Postdoctoral Fellow in the Theory of Representation Learning in Artificial and Natural Systems

October 15, 2021

We have a postdoc position to work on representation learning in brains and machines! See official ad below. To apply please follow the instructions here: .


Postdoctoral Fellow in the Theory of Representation Learning in Artificial and Natural Systems 

The Harvard Theory of Machine Learning invites applications for a postdoctoral fellowships in a multidisciplinary study of the underpinnings of deep learning, and in particular representation learning, transfer learning, generalization, and connections between artificial neural networks and natural learning systems including human and animal brains.  We are looking for exceptional junior scientists to work collaboratively with a group of faculty from Computer Science (Boaz Barak), Statistics (Lucas Janson), Electrical Engineering (Demba Ba) and Applied Mathematics (Cengiz Pehlevan) towards a theory of representations in artificial and natural systems. Candidates should suggest at least two of these faculty as potential advisors for their proposed research. The duration of the fellowship will be one year with the possibility of extending for an additional year. 

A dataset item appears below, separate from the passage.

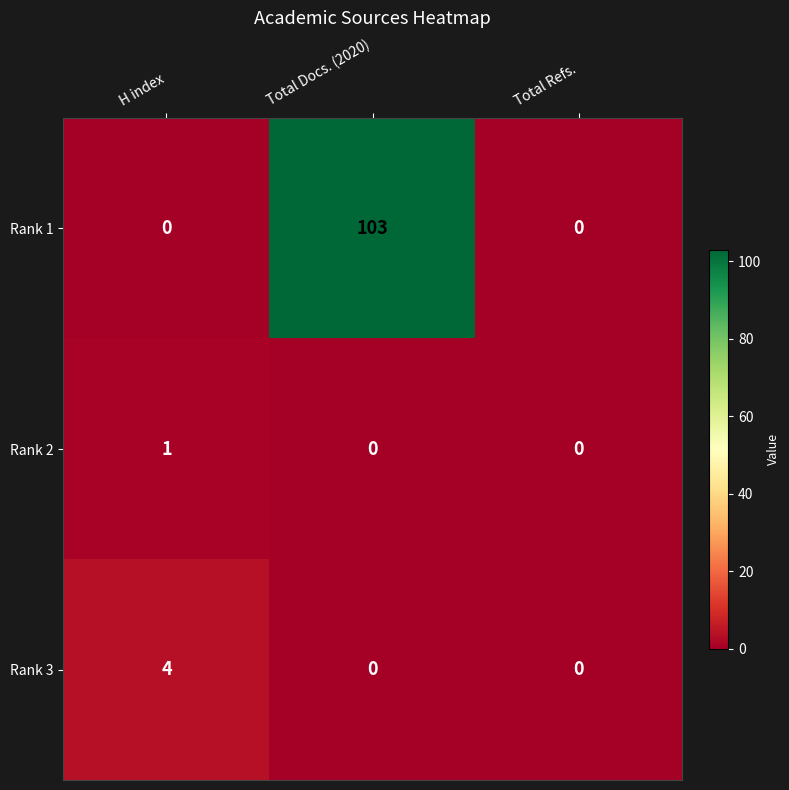

What is the greatest value displayed?

103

Candidates should have backgrounds in one or more of the following areas: machine learning, statistics, computational neuroscience, theoretical computer science, applied mathematics, or electrical engineering.  We do not expect candidates to know everything about all these areas, but be willing to learn and collaborate with researchers from different areas and backgrounds. 

The candidate will be expected to publish scholarly papers, attend internal, domestic, and international conferences and meetings, as well as take on a mentorship role for undergraduate and graduate students.

The Michael O. Rabin Postdoctoral Fellowship in Theoretical Computer Science, the Privacy Tools Project, Theory for Society, and Theory for Machine Learning are dedicated to building a diverse community that is welcoming for everyone, regardless of disability, gender identity and expression, physical appearance, race, religion, or sexual orientation.  We strongly encourage applications from members of underrepresented groups.